On balance, and after considering all of the evidence in the record and the arguments of both sides, the Court finds that Defendant’s legitimate interest in obtaining some, but not all, of the records requested in the subpoena outweighs Plaintiff’s substantial privacy interest, and that the proper balancing of the competing interests requires limiting the time scope of the records requested in categories 1 and 3.  Accordingly, the Court will narrow categories 1 and 3 of the subpoena to cover only the time period of August 2, 2016 (five years before the alleged accident) to the present.

The Court finds that the time period of the subpoena, going back to five years before the incident, is reasonable and strikes the correct balance between Plaintiff’s privacy rights and Defendant’s legitimate need for information.

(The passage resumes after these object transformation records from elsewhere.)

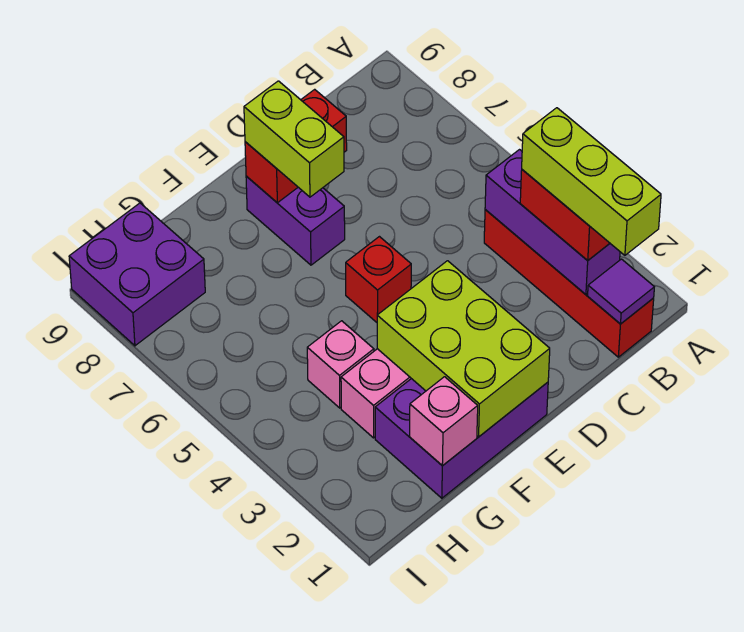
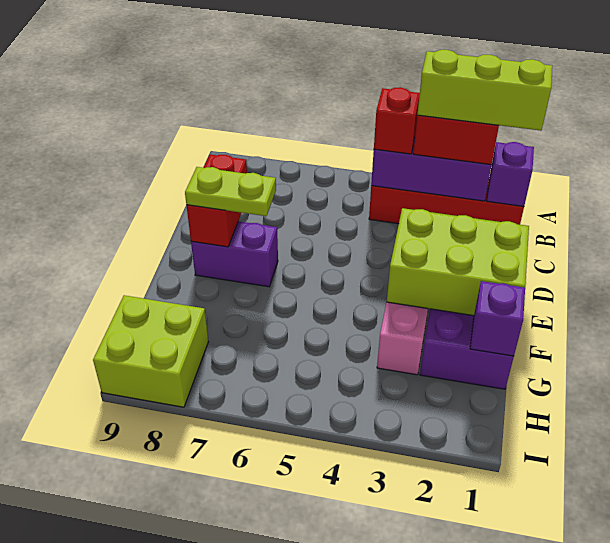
purple tile B1 level 2 -> purple brick B1 level 2
red brick E5 level 1 -> red brick B4 level 3
lime brick E7:E8 level 3 -> lime plate E7:E8 level 3
pink brick G1 level 2 -> purple brick G1 level 2
pink brick G4 level 1 -> none
purple brick H8:I9 level 1 -> lime brick H8:I9 level 1

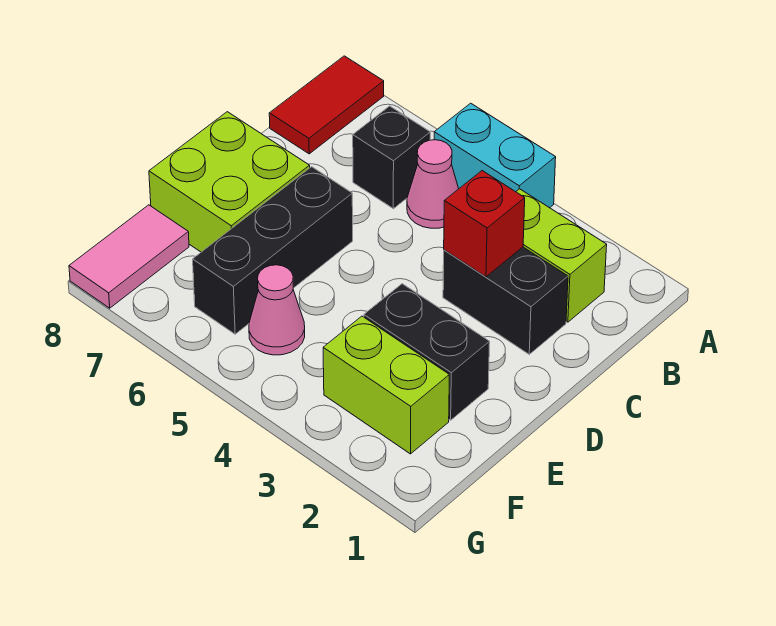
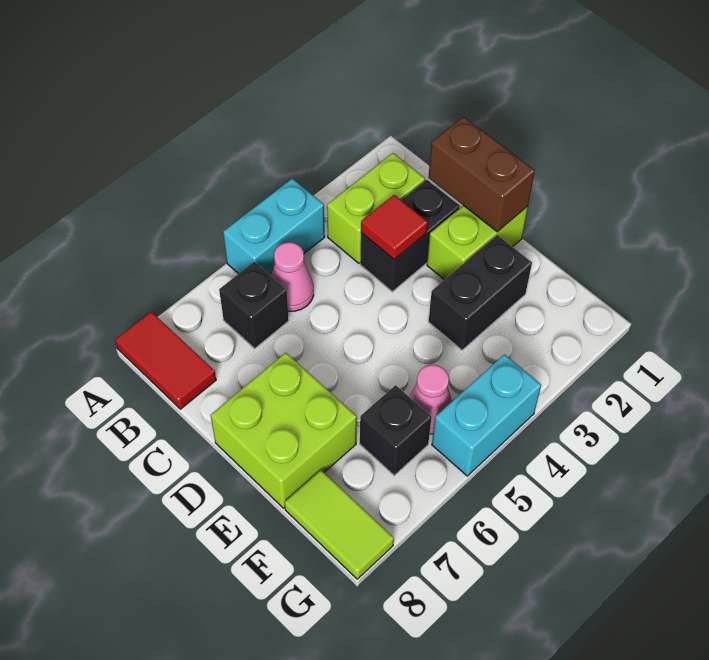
none -> brown brick C1:D1 level 2
red brick C3 level 2 -> red tile C3 level 2
black brick D6:F6 level 1 -> black brick F6 level 1
lime brick F2:F3 level 1 -> lime brick D1:D2 level 1
pink tile F8:G8 level 1 -> lime tile F8:G8 level 1
none -> cyan brick G4:G5 level 1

Therefore, the Court GRANTS in part and DENIES in part Plaintiff’s Motion to Quash.

 

CONCLUSION AND ORDER 

 

The Court GRANTS in part and DENIES in part Plaintiff’s Motion to Quash.

 

Specifically, the Court MODIFIES the subpoena as follows:

 

First, categories 2, 4, 5, and 6 are stricken.

 

Second, the time period is limited to August 2, 2016 to the present.

 

With these modifications, the motion to quash is otherwise DENIED.

 

Defendant is ordered to give notice.